EXERCISE: Starting at the line that contains "cy_px: -490", write out each line through the end of the data below, exactly as it stands. Skip any pictures.

RECORDED DATA:
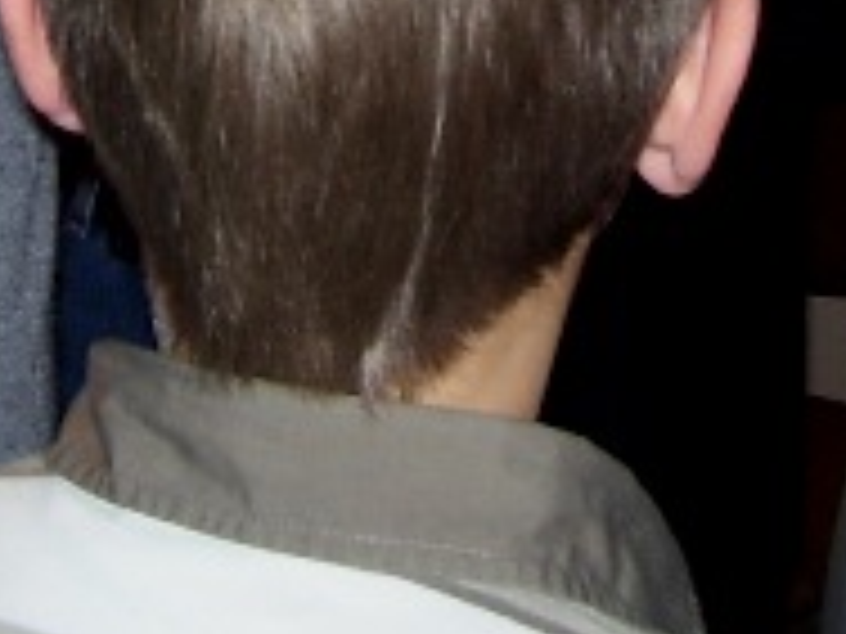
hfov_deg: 12.9
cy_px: -490
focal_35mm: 153
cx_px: 338
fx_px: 3739
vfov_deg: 9.3
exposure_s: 1/60
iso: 80
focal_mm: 6
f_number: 2.7
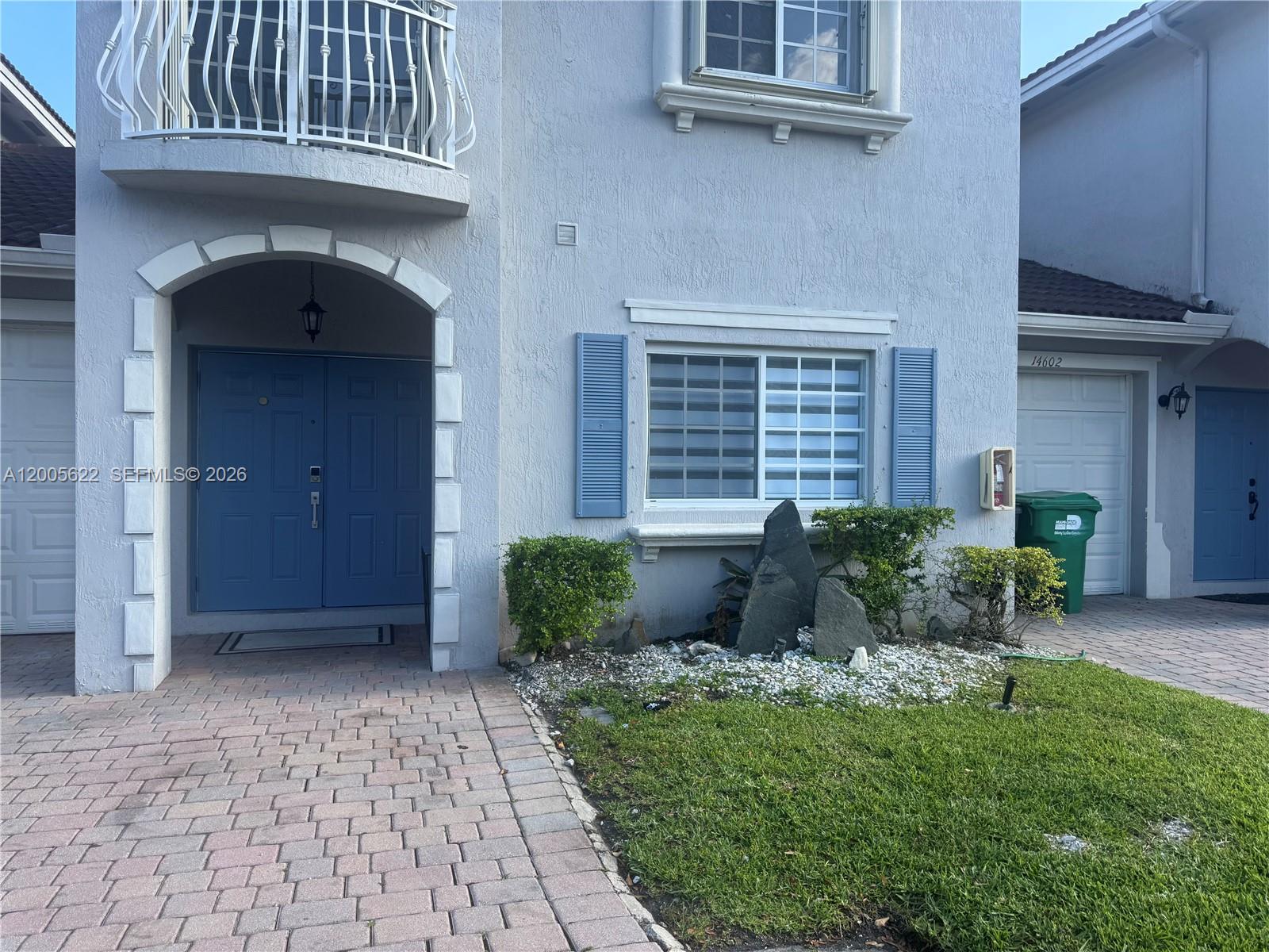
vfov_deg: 56.8
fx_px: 880
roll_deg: -0.8
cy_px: 476
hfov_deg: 71.6
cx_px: 634
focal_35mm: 24
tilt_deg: -0.7
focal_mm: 6.76
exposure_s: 1/1285
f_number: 1.78
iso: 80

EXPECTED OUTPUT:
cy_px: -490
focal_35mm: 153
cx_px: 338
fx_px: 3739
vfov_deg: 9.3
exposure_s: 1/60
iso: 80
focal_mm: 6
f_number: 2.7
vfov_deg: 56.8
fx_px: 880
roll_deg: -0.8
cy_px: 476
hfov_deg: 71.6
cx_px: 634
focal_35mm: 24
tilt_deg: -0.7
focal_mm: 6.76
exposure_s: 1/1285
f_number: 1.78
iso: 80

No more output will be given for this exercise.